Functionality wise this thing flat out delivers the kitchen sink and more. It does HD display output without a hitch. Netflix, Hulu Plus videos play like a champ, and you get good UI to play with, instead of the rusty and not so often updated UI for these apps on other smart devices like TVs and blu-ray players. It also comes with flash support, so you can play the "watch movie online free" searches natively ;) No need to keep messing around with the PC/TV connectivity.

And then there's the basic Android customization and playfullness that comes with it inherently. You can change launchers, backgrounds, icons, apps; stream music using different services, get notifications, weather - everthing. Much smarter than your smart TV.

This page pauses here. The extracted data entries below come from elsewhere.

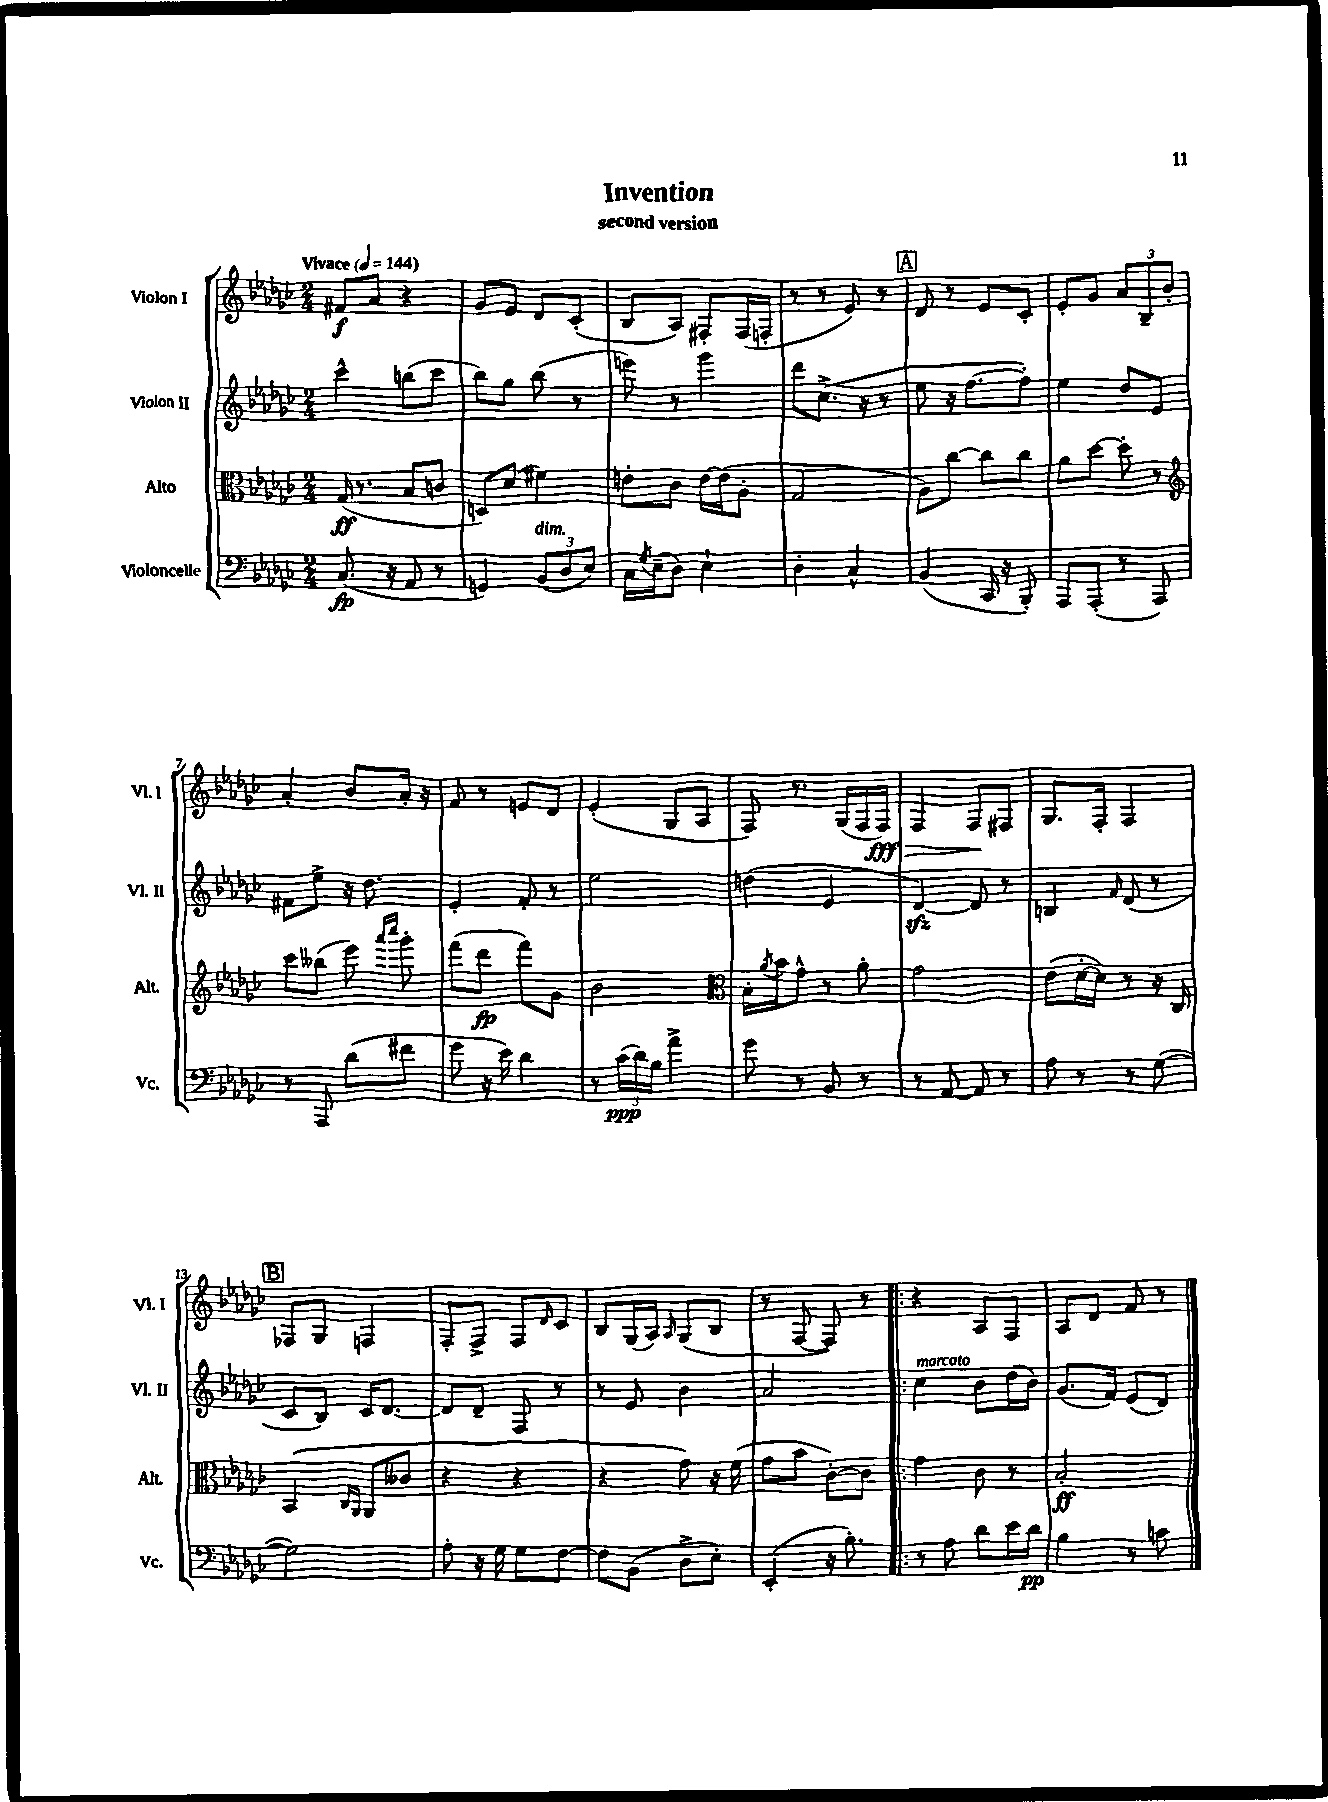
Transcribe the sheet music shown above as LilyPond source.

\header { title = "Invention" subtitle = "second version" }
<<
\new StaffGroup <<
\new Staff = "s0" \with { instrumentName = "Violon I" shortInstrumentName = "Vl. I" } {
    \clef treble \key ges \major \numericTimeSignature \time 2/4 \tempo "Vivace" 4 = 144
    fis'8\f aes'8 r4 |
    ges'8 ees'8 des'8 ces'8-.( |
    bes8 aes8) fis8-. fis16( f16-. |
    r8 r8 ees'8) r8 |
    \mark \markup { \box "A" } des'8 r8 ees'8 ces'8-. |
    ees'8-. ges'8 \tuplet 3/2 { aes'8 bes8-- bes'8-. } |
    aes'4-. bes'8 aes'16-. r16 |
    f'8 r8 e'8 des'8 |
    ees'4-.( ges8 aes8 |
    f8) r8. ges16( f16 f16\fff\>) |
    f4 f8\! fis8 |
    ges8. f16-. f4 |
    \mark \markup { \box "B" } fes8 ges8 f4 |
    f8-. f8-> f8 \grace { des'16 } ces'8 |
    bes8 ges16( aes16) \grace { aes16 } ges8( bes8 |
    r8 f8~ f8) r8 |
    \bar ".|:" r4 aes8 f8 |
    aes8 des'8 f'8 r8 \bar "|." |
}
\new Staff = "s1" \with { instrumentName = "Violon II" shortInstrumentName = "Vl. II" } {
    \clef treble \key ges \major \numericTimeSignature \time 2/4
    ces'''4-^ b''8( ces'''8 |
    bes''8) ges''8 bes''8( r8 |
    e'''8) r8 ges'''4 |
    des'''8 ces''8.->( r16 r8 |
    \mark \markup { \box "A" } ees''8 r16 f''8.~ f''8-.) |
    ees''4 des''8 ees'8 |
    fis'8 ees''8-> r16 des''8. |
    ees'4-. f'8-. r8 |
    ees''2 |
    d''4( ees'4 |
    des'4~\sfz) des'8 r8 |
    b4 \grace { f'16 } des'8( r8 |
    \mark \markup { \box "B" } ces'8 bes8) ces'16 des'8.~ |
    des'8 des'8-- f8 r8 |
    r8 ees'8 bes'4 |
    aes'2 |
    \bar ".|:" ces''4^\markup { \italic "marcato" } bes'8 des''16( bes'16) |
    ges'8.( f'16) ees'8( des'8) \bar "|." |
}
\new Staff = "s2" \with { instrumentName = "Alto" shortInstrumentName = "Alt." } {
    \clef alto \key ges \major \numericTimeSignature \time 2/4
    ges16\ff( r8. bes8 c'8 |
    d8) des'8( fis'4) |
    e'8-. ces'8 e'16~ e'16( aes8-. |
    ges2 |
    \mark \markup { \box "A" } aes8) ces''8~ ces''8 ces''8 |
    aes'8 des''8~ des''8-. r8 |
    \clef treble ces'''8 beses''8( ees'''8) \grace { aes'''16 ces''''16 } ges'''8-. |
    f'''8( des'''8\fp f'''8) ges'8 |
    bes'2 |
    \clef alto bes16-. \acciaccatura { aes'8 } bes'16 ges'8-^ r8 aes'8-. |
    ges'2 |
    ees'8( des'16~-. des'16) r8 r16 ces16 |
    \mark \markup { \box "B" } bes,4( \grace { ces16 aes,16 } aes,8 ceses'8 |
    r4 r4 |
    r4 ges'8) r16 f'16( |
    ges'8 bes'8 ces'8~-.) ces'8 |
    \bar ".|:" ges'4 ces'8 r8 |
    bes2-.\ff \bar "|." |
}
\new Staff = "s3" \with { instrumentName = "Violoncelle" shortInstrumentName = "Vc." } {
    \clef bass \key ges \major \numericTimeSignature \time 2/4
    ces8.\fp( r16 aes,8 r8 |
    g,4) \tuplet 3/2 { bes,8^\markup { \italic "dim." }( des8 ees8) } |
    ces16 \acciaccatura { ges8 } ees16--( des8) ees4-! |
    des4-. ces4-^ |
    \mark \markup { \box "A" } bes,4( ces,16 r16 bes,,8-.) |
    aes,,8 aes,,8-.( r8 aes,,8) |
    r8 aes,,8 des'8( fis'8 |
    ges'8 r16 ees'16) des'4 |
    r8 \tuplet 3/2 { ces'16\ppp( des'16) bes16 } aes'4-> |
    ges'8 r8 bes,8 r8 |
    r8 aes,8~ aes,8 r8 |
    aes8 r8 r8 ges8~( |
    \mark \markup { \box "B" } ges2) |
    aes8-. r16 ges16 ges8 f8~ |
    f8 bes,8( des8-> ees8-.) |
    ees,4-.( r16 bes8.-.) |
    \bar ".|:" r8 aes8 des'8 ees'16 des'16\pp |
    bes4 r8 c'8 \bar "|." |
}
>>
>>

The only catch that I saw was the lack of touch UI. A wireless keyboard/mouse combo works fine for almost all apps, but you might miss touch for playing some games and such.

Well there is a fix for that too, Rockchip has written an app that you can run on your phone and provide touch/accelerometer input remotely. With this app you don't need any other controlling device, but this keyboard/mouse thing is way more easily usable than unlocking your phone all the time.

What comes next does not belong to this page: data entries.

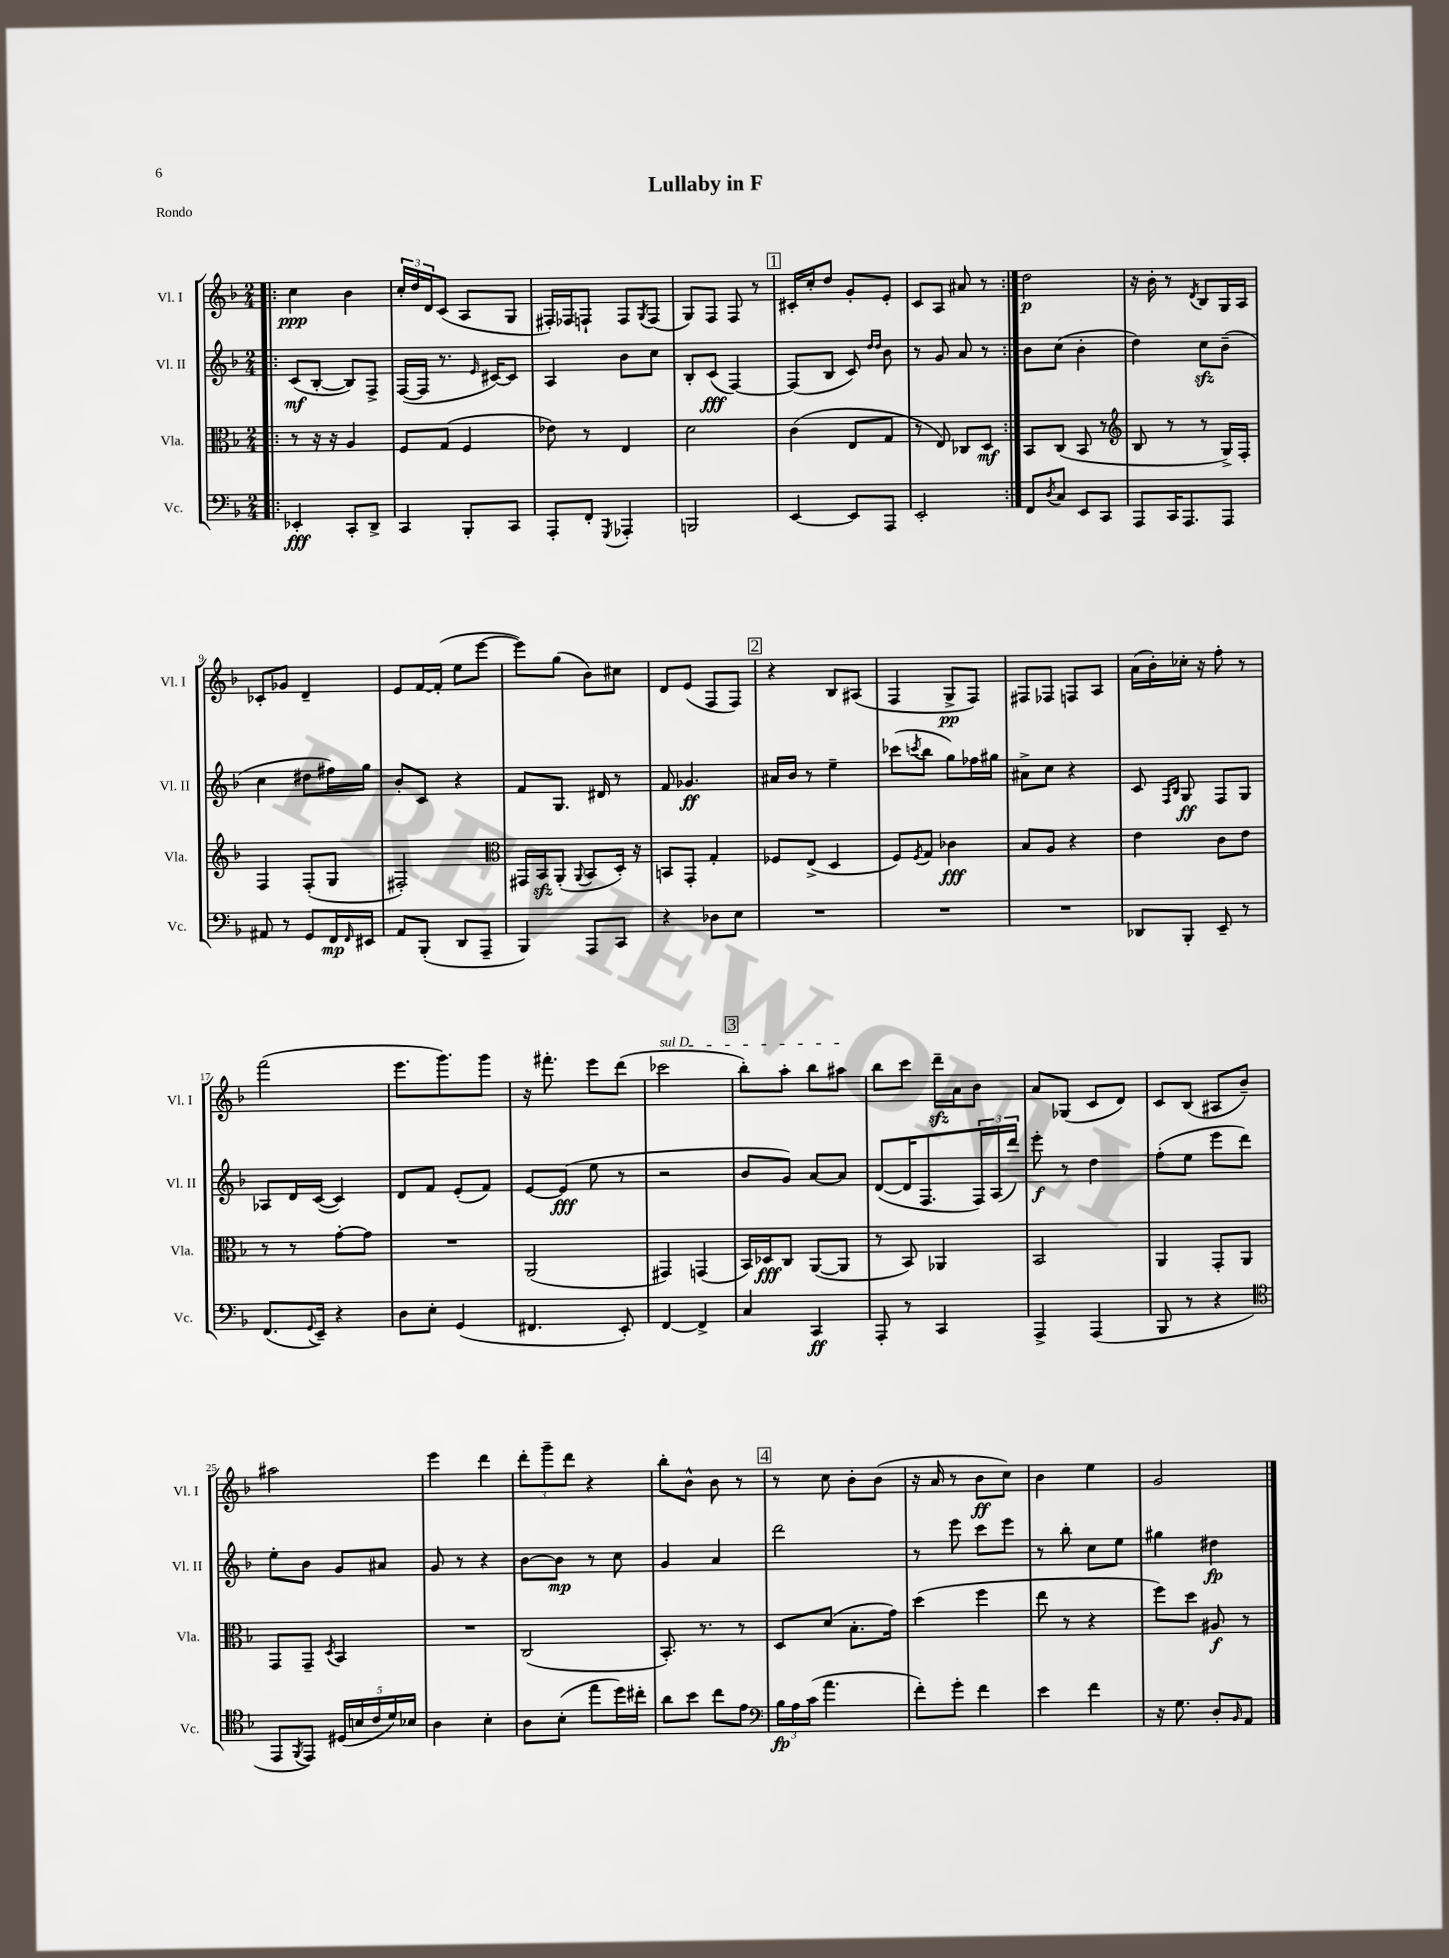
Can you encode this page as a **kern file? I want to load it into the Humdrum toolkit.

**kern	**kern	**kern	**kern
*staff4	*staff3	*staff2	*staff1
*clefF4	*clefC3	*clefG2	*clefG2
*k[b-]	*k[b-]	*k[b-]	*k[b-]
*M2/4	*M2/4	*M2/4	*M2/4
=!|:	=!|:	=!|:	=!|:
4EE-'	8r	(8c	4cc
.	16r	[8B-'	.
.	16r	.	.
8CC'	4A	8B-])	4b-
8DD^	.	8F^	.
=	=	=	=
4CC	8F	([16F	24cc'
.	.	.	24dd
.	.	16F]	.
.	.	.	24d
.	(8G	8.r	(8c
8BBB-'	4F	.	8A
.	.	16qqe	.
.	.	[16c#)	.
8CC	.	8c#]	8G
=	=	=	=
8AAA'	8e-)	4A	16F#')
.	.	.	16F-
8FF'	8r	.	8F`
8qGGG	.	.	.
4AAA-'	4E	8b-	8F
.	.	.	8qG
.	.	8cc	(8F
=	=	=	=
2BBB	2d	8B-'	8G)
.	.	(8c	8F
.	.	[4F)	8F
.	.	.	8r
=	=	=	=
[4EE	(4c	(8F]	16c#'
.	.	.	16cc'
.	.	8B-	8dd
8EE]	8E	8c)	8g'
.	.	16qqdd	.
.	.	16qqdd	.
8AAA	8G	8b-	8e'
=	=	=	=
2EE'	8r	8r	8c
.	8E)	8g	8A
.	8C-	8a	8a#
.	8D	8r	8r
=:|!	=:|!	=:|!	=:|!
8FF	8BB-	8b-	2dd
8qD	.	.	.
8C	(8C	(8cc	.
8EE	8BB-	4b-'	.
8CC	8r	.	.
=	=	=	=
*	*clefG2	*	*
8AAA	8B-	4dd)	16r
.	.	.	16b-'
16CC	8r	.	8r
8.AAA	.	.	.
.	.	.	8qd
.	8r	8cc	8B-
8AAA	16G^)	(8b-~	16G
.	16F'	.	16A
=	=	=	=
8AA#	4F	4cc	8c-'
8r	.	.	8g-
8GG	(8F'	8dd#	4d~
16FF	8G	16ff#)	.
16qqFF	.	.	.
16EE#	.	16gg	.
=	=	=	=
8AA	2F#')	8b-'	8e
(8BBB-'	.	8c	[16f
.	.	.	(16f']
8DD	.	4r	8ee
8AAA~	.	.	[8eee
=	=	=	=
*	*clefC3	*	*
4BBB-)	16GG#	8f	8eee])
.	16BB-	.	.
.	(8AA'	8.G	(8gg
.	8qqAA	.	.
8AAA	8BB-	.	8b-)
.	.	16d#	.
8CC	16D')	8r	8cc#
.	16r	.	.
=	=	=	=
4r	8BB	8f	8d
.	8GG'	4.g-	(8e
8D-	4G'	.	8F
8E	.	.	8F)
=	=	=	=
2r	8F-	16a#	4r
.	.	16b-	.
.	(8E^	8r	.
.	4D	4ee~	8B-
.	.	.	(8A#
=	=	=	=
2r	8F)	(8ccc-	4F
.	8qF	8qccc	.
.	8G	8bb-	.
.	4c-	8gg)	8G^
.	.	16ff-	8F)
.	.	16gg#	.
=	=	=	=
2r	8B-	8a#^	8F#
.	8A	8cc	8F-
.	4r	4r	8F
.	.	.	8A
=	=	=	=
8DD-	4e	8c	(16a
.	.	.	16b-')
.	.	16qqF	.
.	.	16qqB-	.
8BBB-'	.	8G	16cc-'
.	.	.	16r
8EE~	8c	8F	8ff'
8r	8e	8G	8r
=	=	=	=
(8.FF	8r	8A-	(2fff
.	8r	16d	.
8qqGG	.	.	.
16EE~)	.	([16c	.
4r	[8g'	4c])	.
.	8g]	.	.
=	=	=	=
8D	2r	8d	8.eee
8E'	.	8f	.
.	.	.	8.ggg)
(4GG	.	(8e'	.
.	.	8f)	8ggg
=	=	=	=
4.FF#	(2AA	[8e	16r
.	.	.	8.fff#'
.	.	(8e]	.
.	.	8ee	8eee
8EE')	.	8r	(8ddd
=	=	=	=
[4FF	4GG#)	2r	2ccc-
4FF^]	(4GG	.	.
=	=	=	=
4C	16BB-)	8b-	8bb-')
.	16D-	.	.
.	8C	8g)	8aa'
4CC	([8AA	[8a	8bb-
.	8AA]	8a]	8aa#
=	=	=	=
8AAA'	8r	([8d	8bb-
8r	8BB-)	16d]	8ccc
.	.	8.F	.
4CC	4AA-	.	16ddd~
.	.	.	16a
.	.	24F)	8b-
.	.	(24A	.
.	.	24ddd)	.
=	=	=	=
4AAA^	2BB-	8eee'	8a
.	.	8r	(8G-
(4AAA	.	4dd	8c
.	.	.	8d)
=	=	=	=
8BBB-	4AA	(8ff'	8c
8r	.	8ee	(8B-
4r	8GG'	8eee	8A#
.	8AA	8ddd)	8b-~)
=	=	=	=
*clefC4	*	*	*
8EE	8GG	8ee'	2aa#
8qFF	.	.	.
8EE)	8GG~	8b-	.
.	8qD	.	.
(20D#	4BB-	8g	.
20B	.	.	.
20c	.	.	.
.	.	8a#	.
20d)	.	.	.
20B-	.	.	.
=	=	=	=
4A	2r	8g	4eee
.	.	8r	.
4B-'	.	4r	4ddd
=	=	=	=
8A	(2C	[8b-	12ddd'
.	.	.	12ggg~
(8B-'	.	8b-]	.
.	.	.	12ddd
8ee	.	8r	4r
16dd)	.	8cc	.
16cc#'	.	.	.
=	=	=	=
8a	8.BB-')	4g	8bb-'
8b-	.	.	8b-^^
.	8.r	.	.
8cc	.	4a	8b-
8e	8r	.	8r
=	=	=	=
*clefF4	*	*	*
24B-	8D	2ddd	8r
24A	.	.	.
(24c	.	.	.
4.a	(8d	.	8cc
.	8.B-'	.	8b-'
.	.	.	(8b-
.	16g)	.	.
=	=	=	=
8f')	(4dd	8r	16r
.	.	.	16a
8g'	.	8eee	8r
4f	4ff	8ccc	8b-
.	.	8eee	8cc)
=	=	=	=
4e	8ee	8r	4b-
.	8r	8bb-'	.
4f	4r	8cc	4ee
.	.	8ee	.
=	=	=	=
16r	8ff)	4gg#	2g
8.G	.	.	.
.	8dd	.	.
8D'	8A#	4dd#	.
16qqBB-	.	.	.
8AA	8r	.	.
==	==	==	==
*-	*-	*-	*-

There are Linux distributions that you can install on this too, like PicUntu. All in all, it's super bang for the buck at $50. Guaranteed to make your gadget thirsty soul happy :)

Saturday, July 28, 2012

Asus X401a - the affordable ultrabook

My laptop of five years, the 2007 13 incher macbook has taken a hit. Fixing it is costly enough to warrant buying a new machine instead. So I decided to go shopping.

No Apple machines this time though. It made sense to cough up a grand when the competition cost only $200 less, and owning a macbook felt quite elite for a grad student. Not anymore. Laptop prices for the entry level ones have come down to less than half of what they were just 3-4 years ago. And what the OEMs call entry level, are by no standards entry level either, they just want you to buy a fancy spec-ed configuration, which you probably don't need.

I started with some market 'survey' so to say, sometimes I think I like doing that more than actually getting the thing I want! Talk about the journey being more interesting than the destination.

Some observations.

- The traditionally good players seem to be losing ground in the market. Dell/HP/Lenovo/Toshiba designs look dated compared to ones from Acer/Asus/Samsung.

- There are way too many CPUs from Intel and AMD available over a wide range of laptops, from  entry level to mid to the ultrabooks/performance machines. The problem with that is it is difficult to understand - for most buyers, even the 'serious' ones, which CPUs are better at what when compared. There's Intel's Pentium B9xx series, i3, i5, i7 and newer architecture Celerons; and AMD's C series, E series, A4, A6, A8 and some Athlon's still hanging around. It's a crowded market with not so obvious boundaries. So do your homework.

- Most entry level laptops are more than good enough for almost everyone, keeping gamers aside. Offcourse not including netbooks, which ship with the underwhelming Intel Atom, skip that.

- AMD's APU processors totally rock the graphics scene on laptops.

- Some in store models are absolutely not available online. Read that again. 

With all this in mind I was hunting for a reasonably priced machine. And just like that I stumbled across a machine just unveiled at Computex 2012, and it was sitting on a BestBuy shelf, exclusively, not available anywhere else, including Newegg and Amazon. 

It was love at first sight :D

The Asus X401a. It's slim, almost like an ultrabook. Weighs less than many ultrabooks. Plays 1080p on my TV without missing a pixel, while running cool. Runs Gimp like a champ.

Specs - Asus X401a, 14 in, Pentium B970(dual core), 4G RAM, 320GB HDD, USB 3.0, HDMI, 4lbs, $350

And you can buy three of these in the cost of a macbook air, and still save money for a Nexus tablet.

Like some other early reviewer said, this machine is a category in itself. And I'm impressed with the build quality and design by Asus, at this price. It even comes with a collapsible ethernet port to keep the design slim. Lenovo and Apple should learn from this. I'm sure Asus will sell a ton of these.